* [PROVIDED ENTRIES]:
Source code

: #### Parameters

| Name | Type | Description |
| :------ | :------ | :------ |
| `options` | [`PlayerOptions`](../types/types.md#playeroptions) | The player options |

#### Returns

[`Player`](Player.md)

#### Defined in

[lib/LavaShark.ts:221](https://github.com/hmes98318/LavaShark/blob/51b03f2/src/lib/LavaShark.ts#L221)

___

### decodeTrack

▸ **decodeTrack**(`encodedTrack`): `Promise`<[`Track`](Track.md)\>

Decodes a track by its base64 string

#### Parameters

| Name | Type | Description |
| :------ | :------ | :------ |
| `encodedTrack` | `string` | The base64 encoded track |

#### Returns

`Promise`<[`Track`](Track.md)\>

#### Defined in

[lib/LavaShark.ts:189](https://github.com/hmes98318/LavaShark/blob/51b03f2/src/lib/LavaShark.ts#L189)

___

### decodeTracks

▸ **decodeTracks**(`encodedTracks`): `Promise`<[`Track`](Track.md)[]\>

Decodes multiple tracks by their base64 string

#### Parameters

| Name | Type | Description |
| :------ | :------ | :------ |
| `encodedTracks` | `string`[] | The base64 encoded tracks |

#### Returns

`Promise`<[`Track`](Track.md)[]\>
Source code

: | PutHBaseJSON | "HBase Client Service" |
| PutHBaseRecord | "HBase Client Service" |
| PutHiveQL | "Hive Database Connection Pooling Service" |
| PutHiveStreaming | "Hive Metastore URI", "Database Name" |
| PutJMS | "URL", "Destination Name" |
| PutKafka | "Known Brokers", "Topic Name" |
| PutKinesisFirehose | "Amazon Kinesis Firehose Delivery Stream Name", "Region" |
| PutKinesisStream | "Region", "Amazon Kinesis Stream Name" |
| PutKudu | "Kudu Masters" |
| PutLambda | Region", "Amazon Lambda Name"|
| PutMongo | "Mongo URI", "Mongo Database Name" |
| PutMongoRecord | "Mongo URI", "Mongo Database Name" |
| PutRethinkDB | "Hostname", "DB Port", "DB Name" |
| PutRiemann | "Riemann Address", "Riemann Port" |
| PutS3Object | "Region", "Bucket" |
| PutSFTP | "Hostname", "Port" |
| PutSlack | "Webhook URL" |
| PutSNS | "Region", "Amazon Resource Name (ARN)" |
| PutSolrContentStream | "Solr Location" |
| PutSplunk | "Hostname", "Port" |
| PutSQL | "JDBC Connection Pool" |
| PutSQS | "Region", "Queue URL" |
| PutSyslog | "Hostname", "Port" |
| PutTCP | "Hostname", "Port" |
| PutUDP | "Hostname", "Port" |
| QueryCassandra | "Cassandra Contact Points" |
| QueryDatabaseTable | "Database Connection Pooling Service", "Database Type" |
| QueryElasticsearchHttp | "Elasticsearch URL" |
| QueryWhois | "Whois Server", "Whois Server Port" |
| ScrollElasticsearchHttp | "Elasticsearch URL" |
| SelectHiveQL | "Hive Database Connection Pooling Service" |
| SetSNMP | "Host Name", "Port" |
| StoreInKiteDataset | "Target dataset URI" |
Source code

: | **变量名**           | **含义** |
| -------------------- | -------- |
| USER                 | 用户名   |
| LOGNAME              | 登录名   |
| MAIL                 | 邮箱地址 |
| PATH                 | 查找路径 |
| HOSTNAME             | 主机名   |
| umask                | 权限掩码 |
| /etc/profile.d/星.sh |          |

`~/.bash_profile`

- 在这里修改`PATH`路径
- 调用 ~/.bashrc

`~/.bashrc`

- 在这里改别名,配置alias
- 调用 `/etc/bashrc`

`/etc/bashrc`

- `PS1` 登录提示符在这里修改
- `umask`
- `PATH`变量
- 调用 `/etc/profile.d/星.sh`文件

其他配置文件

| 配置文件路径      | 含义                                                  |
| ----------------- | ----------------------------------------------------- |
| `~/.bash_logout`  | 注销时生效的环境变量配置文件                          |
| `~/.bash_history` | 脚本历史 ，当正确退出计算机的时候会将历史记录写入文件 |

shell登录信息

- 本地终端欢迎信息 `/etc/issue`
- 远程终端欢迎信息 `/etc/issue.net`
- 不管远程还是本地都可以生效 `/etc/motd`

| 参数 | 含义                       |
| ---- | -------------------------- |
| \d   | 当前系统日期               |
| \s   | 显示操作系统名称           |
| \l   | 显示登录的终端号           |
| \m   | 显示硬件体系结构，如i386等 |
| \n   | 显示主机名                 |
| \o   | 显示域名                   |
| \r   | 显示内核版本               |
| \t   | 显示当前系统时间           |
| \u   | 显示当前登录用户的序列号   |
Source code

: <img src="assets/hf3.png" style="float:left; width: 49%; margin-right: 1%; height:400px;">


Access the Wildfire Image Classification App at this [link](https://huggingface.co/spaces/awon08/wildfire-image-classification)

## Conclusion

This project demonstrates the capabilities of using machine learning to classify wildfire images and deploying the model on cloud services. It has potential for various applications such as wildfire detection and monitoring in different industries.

* [EXERCISE GOAL]:
Render every line of the data above as a JSON array of strings, one string per line, and omit any blank lines.

* [ANSWER SECTION]:
[
  "Source code",
  ": #### Parameters",
  "| Name | Type | Description |",
  "| :------ | :------ | :------ |",
  "| `options` | [`PlayerOptions`](../types/types.md#playeroptions) | The player options |",
  "#### Returns",
  "[`Player`](Player.md)",
  "#### Defined in",
  "[lib/LavaShark.ts:221](https://github.com/hmes98318/LavaShark/blob/51b03f2/src/lib/LavaShark.ts#L221)",
  "___",
  "### decodeTrack",
  "▸ **decodeTrack**(`encodedTrack`): `Promise`<[`Track`](Track.md)\\>",
  "Decodes a track by its base64 string",
  "#### Parameters",
  "| Name | Type | Description |",
  "| :------ | :------ | :------ |",
  "| `encodedTrack` | `string` | The base64 encoded track |",
  "#### Returns",
  "`Promise`<[`Track`](Track.md)\\>",
  "#### Defined in",
  "[lib/LavaShark.ts:189](https://github.com/hmes98318/LavaShark/blob/51b03f2/src/lib/LavaShark.ts#L189)",
  "___",
  "### decodeTracks",
  "▸ **decodeTracks**(`encodedTracks`): `Promise`<[`Track`](Track.md)[]\\>",
  "Decodes multiple tracks by their base64 string",
  "#### Parameters",
  "| Name | Type | Description |",
  "| :------ | :------ | :------ |",
  "| `encodedTracks` | `string`[] | The base64 encoded tracks |",
  "#### Returns",
  "`Promise`<[`Track`](Track.md)[]\\>",
  "Source code",
  ": | PutHBaseJSON | \"HBase Client Service\" |",
  "| PutHBaseRecord | \"HBase Client Service\" |",
  "| PutHiveQL | \"Hive Database Connection Pooling Service\" |",
  "| PutHiveStreaming | \"Hive Metastore URI\", \"Database Name\" |",
  "| PutJMS | \"URL\", \"Destination Name\" |",
  "| PutKafka | \"Known Brokers\", \"Topic Name\" |",
  "| PutKinesisFirehose | \"Amazon Kinesis Firehose Delivery Stream Name\", \"Region\" |",
  "| PutKinesisStream | \"Region\", \"Amazon Kinesis Stream Name\" |",
  "| PutKudu | \"Kudu Masters\" |",
  "| PutLambda | Region\", \"Amazon Lambda Name\"|",
  "| PutMongo | \"Mongo URI\", \"Mongo Database Name\" |",
  "| PutMongoRecord | \"Mongo URI\", \"Mongo Database Name\" |",
  "| PutRethinkDB | \"Hostname\", \"DB Port\", \"DB Name\" |",
  "| PutRiemann | \"Riemann Address\", \"Riemann Port\" |",
  "| PutS3Object | \"Region\", \"Bucket\" |",
  "| PutSFTP | \"Hostname\", \"Port\" |",
  "| PutSlack | \"Webhook URL\" |",
  "| PutSNS | \"Region\", \"Amazon Resource Name (ARN)\" |",
  "| PutSolrContentStream | \"Solr Location\" |",
  "| PutSplunk | \"Hostname\", \"Port\" |",
  "| PutSQL | \"JDBC Connection Pool\" |",
  "| PutSQS | \"Region\", \"Queue URL\" |",
  "| PutSyslog | \"Hostname\", \"Port\" |",
  "| PutTCP | \"Hostname\", \"Port\" |",
  "| PutUDP | \"Hostname\", \"Port\" |",
  "| QueryCassandra | \"Cassandra Contact Points\" |",
  "| QueryDatabaseTable | \"Database Connection Pooling Service\", \"Database Type\" |",
  "| QueryElasticsearchHttp | \"Elasticsearch URL\" |",
  "| QueryWhois | \"Whois Server\", \"Whois Server Port\" |",
  "| ScrollElasticsearchHttp | \"Elasticsearch URL\" |",
  "| SelectHiveQL | \"Hive Database Connection Pooling Service\" |",
  "| SetSNMP | \"Host Name\", \"Port\" |",
  "| StoreInKiteDataset | \"Target dataset URI\" |",
  "Source code",
  ": | **变量名**           | **含义** |",
  "| -------------------- | -------- |",
  "| USER                 | 用户名   |",
  "| LOGNAME              | 登录名   |",
  "| MAIL                 | 邮箱地址 |",
  "| PATH                 | 查找路径 |",
  "| HOSTNAME             | 主机名   |",
  "| umask                | 权限掩码 |",
  "| /etc/profile.d/星.sh |          |",
  "`~/.bash_profile`",
  "- 在这里修改`PATH`路径",
  "- 调用 ~/.bashrc",
  "`~/.bashrc`",
  "- 在这里改别名,配置alias",
  "- 调用 `/etc/bashrc`",
  "`/etc/bashrc`",
  "- `PS1` 登录提示符在这里修改",
  "- `umask`",
  "- `PATH`变量",
  "- 调用 `/etc/profile.d/星.sh`文件",
  "其他配置文件",
  "| 配置文件路径      | 含义                                                  |",
  "| ----------------- | ----------------------------------------------------- |",
  "| `~/.bash_logout`  | 注销时生效的环境变量配置文件                          |",
  "| `~/.bash_history` | 脚本历史 ，当正确退出计算机的时候会将历史记录写入文件 |",
  "shell登录信息",
  "- 本地终端欢迎信息 `/etc/issue`",
  "- 远程终端欢迎信息 `/etc/issue.net`",
  "- 不管远程还是本地都可以生效 `/etc/motd`",
  "| 参数 | 含义                       |",
  "| ---- | -------------------------- |",
  "| \\d   | 当前系统日期               |",
  "| \\s   | 显示操作系统名称           |",
  "| \\l   | 显示登录的终端号           |",
  "| \\m   | 显示硬件体系结构，如i386等 |",
  "| \\n   | 显示主机名                 |",
  "| \\o   | 显示域名                   |",
  "| \\r   | 显示内核版本               |",
  "| \\t   | 显示当前系统时间           |",
  "| \\u   | 显示当前登录用户的序列号   |",
  "Source code",
  ": <img src=\"assets/hf3.png\" style=\"float:left; width: 49%; margin-right: 1%; height:400px;\">",
  "Access the Wildfire Image Classification App at this [link](https://huggingface.co/spaces/awon08/wildfire-image-classification)",
  "## Conclusion",
  "This project demonstrates the capabilities of using machine learning to classify wildfire images and deploying the model on cloud services. It has potential for various applications such as wildfire detection and monitoring in different industries."
]